Do you ever get silly tunes stuck in your head? I know my Dominican brothers are going to tease me about this, but I recently re-watched the 1971 film, Willy Wonka and the Chocolate Factory, and I have the “Oompa Loompa song” stuck in my head.
I have to admit that the Oompa Loompas are my favorite characters in the movie. They are happy little people with a simple creed: If you behave and have a good moral character, you will live in happiness, too, like the Oompa Loompa (do-ba-dee-doo).
I think the Oompa Loompas, to a certain extent, are on the right track in understanding how we obtain true happiness. In their riddles, the Oompa Loompas tell us how excessive desire for material things leads to a defect in a person. In the film, we see four extremely possessive children become victims of their own vices. The Oompa Loompas mock these spoiled children, giving them unflattering comparisons to an elephant, a cow, and a Siamese cat. They even say that one of the children has “an IQ of three.”
Bad moral actions make us appear to be less human, but good moral actions reflect a perfection of our human nature. And since, according to St. Thomas, happiness consists in the attainment of our perfection, a person whose actions are good is also a happy person. So is it safe to say that the Oompa Loompas, who claim to be happy, are also morally good people? Unfortunately, the film doesn’t provide us with any moral scenarios of the Oompa Loompas – we would need to see a film about the Oompa Loompas in order to make a decision about their own moral character and decide if they are telling the truth about their happiness.
The creed of the Oompa Loompas offers us an occasion to note that the path to happiness is not this simple. We do not obtain perfect happiness by our own moral actions; rather, we are good on account of what we are given. Our own moral goodness depends on some higher goodness in which we participate.

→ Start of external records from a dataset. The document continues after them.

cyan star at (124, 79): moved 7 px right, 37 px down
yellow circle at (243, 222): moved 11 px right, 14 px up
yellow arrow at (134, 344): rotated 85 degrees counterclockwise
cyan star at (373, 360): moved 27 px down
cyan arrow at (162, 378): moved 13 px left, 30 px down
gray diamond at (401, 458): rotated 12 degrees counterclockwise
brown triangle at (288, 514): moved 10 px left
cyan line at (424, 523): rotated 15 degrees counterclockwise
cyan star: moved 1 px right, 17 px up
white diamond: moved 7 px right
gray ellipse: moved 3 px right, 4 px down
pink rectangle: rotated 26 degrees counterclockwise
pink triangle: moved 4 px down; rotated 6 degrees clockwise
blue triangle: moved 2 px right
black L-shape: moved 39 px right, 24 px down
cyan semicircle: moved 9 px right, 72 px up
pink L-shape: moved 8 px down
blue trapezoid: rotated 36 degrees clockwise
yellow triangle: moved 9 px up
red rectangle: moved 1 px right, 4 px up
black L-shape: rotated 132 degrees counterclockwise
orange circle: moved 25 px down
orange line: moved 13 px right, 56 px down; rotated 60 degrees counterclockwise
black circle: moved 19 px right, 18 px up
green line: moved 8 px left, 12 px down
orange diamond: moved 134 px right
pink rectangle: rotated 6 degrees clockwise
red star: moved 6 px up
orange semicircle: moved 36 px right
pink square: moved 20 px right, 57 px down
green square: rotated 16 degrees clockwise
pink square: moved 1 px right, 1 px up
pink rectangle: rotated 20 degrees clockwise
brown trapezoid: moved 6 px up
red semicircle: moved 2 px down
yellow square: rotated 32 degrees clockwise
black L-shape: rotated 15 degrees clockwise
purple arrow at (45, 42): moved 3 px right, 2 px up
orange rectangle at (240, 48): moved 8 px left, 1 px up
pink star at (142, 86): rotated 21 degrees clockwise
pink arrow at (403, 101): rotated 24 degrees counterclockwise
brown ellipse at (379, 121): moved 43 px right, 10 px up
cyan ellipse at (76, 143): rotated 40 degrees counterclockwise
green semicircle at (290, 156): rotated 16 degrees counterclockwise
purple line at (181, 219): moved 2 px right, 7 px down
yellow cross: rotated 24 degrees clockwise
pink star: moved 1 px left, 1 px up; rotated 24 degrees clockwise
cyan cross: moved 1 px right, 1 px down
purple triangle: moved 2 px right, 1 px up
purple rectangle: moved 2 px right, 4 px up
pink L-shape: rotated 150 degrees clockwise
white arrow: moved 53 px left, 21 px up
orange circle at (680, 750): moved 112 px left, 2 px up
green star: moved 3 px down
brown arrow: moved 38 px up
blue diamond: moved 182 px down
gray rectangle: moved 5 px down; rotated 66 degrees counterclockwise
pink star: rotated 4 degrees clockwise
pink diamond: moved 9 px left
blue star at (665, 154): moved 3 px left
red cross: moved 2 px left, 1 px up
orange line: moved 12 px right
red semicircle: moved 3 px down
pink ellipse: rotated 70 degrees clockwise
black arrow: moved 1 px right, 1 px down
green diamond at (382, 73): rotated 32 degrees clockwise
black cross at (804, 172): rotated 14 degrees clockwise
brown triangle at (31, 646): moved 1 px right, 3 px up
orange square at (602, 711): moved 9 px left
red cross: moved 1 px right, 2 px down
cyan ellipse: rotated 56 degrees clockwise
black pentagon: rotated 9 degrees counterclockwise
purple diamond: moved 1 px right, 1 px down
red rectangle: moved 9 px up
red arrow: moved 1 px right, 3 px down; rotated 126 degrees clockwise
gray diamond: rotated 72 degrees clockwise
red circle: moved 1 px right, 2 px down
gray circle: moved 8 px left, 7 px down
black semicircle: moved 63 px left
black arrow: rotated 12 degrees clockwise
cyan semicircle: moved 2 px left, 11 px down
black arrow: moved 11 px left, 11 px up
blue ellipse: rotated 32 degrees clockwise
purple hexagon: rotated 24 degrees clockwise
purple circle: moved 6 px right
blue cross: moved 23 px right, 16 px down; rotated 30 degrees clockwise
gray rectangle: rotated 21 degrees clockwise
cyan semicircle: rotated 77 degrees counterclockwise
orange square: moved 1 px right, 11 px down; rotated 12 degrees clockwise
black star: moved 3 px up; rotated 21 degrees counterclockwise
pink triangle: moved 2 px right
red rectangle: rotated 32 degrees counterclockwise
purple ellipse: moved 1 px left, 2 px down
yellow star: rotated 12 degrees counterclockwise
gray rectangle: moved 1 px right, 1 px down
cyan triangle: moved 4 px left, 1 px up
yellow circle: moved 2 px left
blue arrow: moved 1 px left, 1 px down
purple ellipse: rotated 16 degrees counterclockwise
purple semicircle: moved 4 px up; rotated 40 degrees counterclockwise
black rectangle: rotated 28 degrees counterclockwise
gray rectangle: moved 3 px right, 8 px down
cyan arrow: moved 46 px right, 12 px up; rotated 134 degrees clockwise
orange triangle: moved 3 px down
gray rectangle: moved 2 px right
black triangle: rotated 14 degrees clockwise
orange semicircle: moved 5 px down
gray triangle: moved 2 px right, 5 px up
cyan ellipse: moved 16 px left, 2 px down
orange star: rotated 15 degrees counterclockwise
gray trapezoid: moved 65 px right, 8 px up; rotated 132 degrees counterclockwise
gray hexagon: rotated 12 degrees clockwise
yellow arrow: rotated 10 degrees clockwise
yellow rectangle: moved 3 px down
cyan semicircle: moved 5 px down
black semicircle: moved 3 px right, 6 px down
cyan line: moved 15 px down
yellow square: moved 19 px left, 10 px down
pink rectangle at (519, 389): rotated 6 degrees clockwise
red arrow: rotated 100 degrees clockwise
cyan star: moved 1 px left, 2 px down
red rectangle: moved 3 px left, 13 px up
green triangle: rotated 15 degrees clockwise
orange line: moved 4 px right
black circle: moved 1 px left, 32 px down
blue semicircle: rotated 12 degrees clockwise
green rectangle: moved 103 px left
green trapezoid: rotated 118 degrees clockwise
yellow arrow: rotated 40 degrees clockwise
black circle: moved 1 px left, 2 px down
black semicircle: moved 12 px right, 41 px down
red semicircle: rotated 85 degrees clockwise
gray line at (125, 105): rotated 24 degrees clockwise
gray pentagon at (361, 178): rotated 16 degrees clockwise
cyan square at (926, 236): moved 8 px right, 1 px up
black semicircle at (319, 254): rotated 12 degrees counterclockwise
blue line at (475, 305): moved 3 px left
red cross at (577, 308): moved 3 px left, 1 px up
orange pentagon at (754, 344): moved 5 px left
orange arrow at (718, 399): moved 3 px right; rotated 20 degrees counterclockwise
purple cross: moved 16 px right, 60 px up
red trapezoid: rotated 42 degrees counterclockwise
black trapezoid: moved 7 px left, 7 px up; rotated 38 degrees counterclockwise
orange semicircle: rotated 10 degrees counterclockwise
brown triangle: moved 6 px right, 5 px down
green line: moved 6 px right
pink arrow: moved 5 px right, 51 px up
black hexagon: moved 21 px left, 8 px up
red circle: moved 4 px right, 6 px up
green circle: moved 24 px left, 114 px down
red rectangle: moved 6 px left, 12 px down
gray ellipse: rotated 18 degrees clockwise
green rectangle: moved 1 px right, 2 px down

The relationship between the Oompa Loompas and Willy Wonka is in some modest (and perhaps imaginative) way analogous to our relationship with God. In the movie, we discover that the Oompa Loompas were once defenseless creatures in their native Loompaland. Out of compassion, Wonka brought the Oompa Loompas into his chocolate factory. They have to do lowly work in this safe-haven, but they are repaid with an abundant share in Wonka’s cocoa. The Oompa Loompas are made happy by participating in the goodness of Willy Wonka’s mercy. Just as the Oompa Loompas depend on Wonka for their flourishing, so do we depend on God.
By this analogy I do not mean to give Wonka the place of God. Rather, I want to reveal that our goodness is always a participation in God and is therefore never something that we have earned on our own. The simple creed of the Oompa Loompas is therefore insufficient. My good actions are necessary for my happiness, but they are not sufficient. God’s goodness and mercy is an even more fundamental part of happiness. Ultimately, we are made happy by the One who has mercy on us, who brings us to the place where all the saints sing together in unison: My soul proclaims the greatness of the Lord, my spirit rejoices in God my Savior; for He has looked with favor on His lowly servant.